Text section:
------------------------------------------------------------------------

Saturday, October 30, 2004

AN ODE TO DRACH, RIYA AND RYAN (from me and tracy)


to the tune of 4-non-blondes' what's up?


25 years and your blogs are still
trying to say that same old thing
you wrote
there is no new addition

Drachler almost lost his life
Riya wants to make ets her wife
And ry… Chismis computation

And so we pray sometimes when we open your blogs
That you’ve somehow moved on like millennium clogs
We say hey
What’s going on?

And when we wake in the morning and we check your stuff
It’s the same old thing
Enoughs enough
We say hey
Whats going on?

And we say hey yeh yeh yeh
hey yeh yeh
we say hey
write on your blogs

And we say hey yeh yeh yeh
hey yeh yeh
we say hey
write on your blogs

hay mr. d.j.

the first two lines of the love song i heard on the radio this morning...

i hope that you're the one
if not, you are the prototype

never thought i'de see the day when i'de hear the word prototype in a love song.

God bless this group who call themselves OutKast.

Thursday, October 28, 2004

kainis

i think i've officially lost my shea butter body butter.


I AM SO UPSET!!!

Monday, October 25, 2004

remember my name... FAME!!!

15 minutes is, according to wise men who have come before us, all the fame time we get in a lifetime. As to the degree of popularity each individual gets, they didnt specify. They also failed to expound on the unmerited privilege of others (like celebs) to usurp the fame time of the ordinary janes in this world. I believe that Juday's running fame time came at my expense. She ate up my 15 minutes displaying her friggin jaw all over the place while i wither in obscurity, destined to die in anonymity.

I can see my funeral now. 20 people around my casket (30 tops), a quarter of them geniunely grieving, the rest just suffering the heat of manila memorial, waiting for me to be buried so they can go on with their busy schedules.

------------------------------------------------------------------------

Dataset extract:
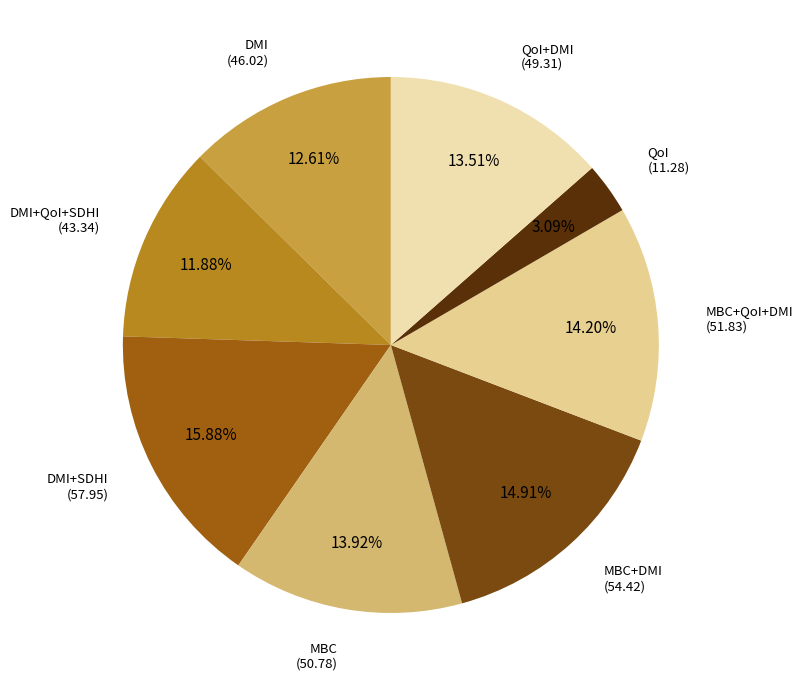

How many slices are in this pie chart?

8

------------------------------------------------------------------------

Work required:
Answer these questions about the blog posts:
1. In the ode, what does Drachler almost lose?
2. What group does the writer bless after quoting the love song heard on the radio?
3. In the post dated Thursday, October 28, 2004, what item does the writer believe is officially lost?

Solution for this task:
1. His life.
2. OutKast.
3. The writer's shea butter body butter.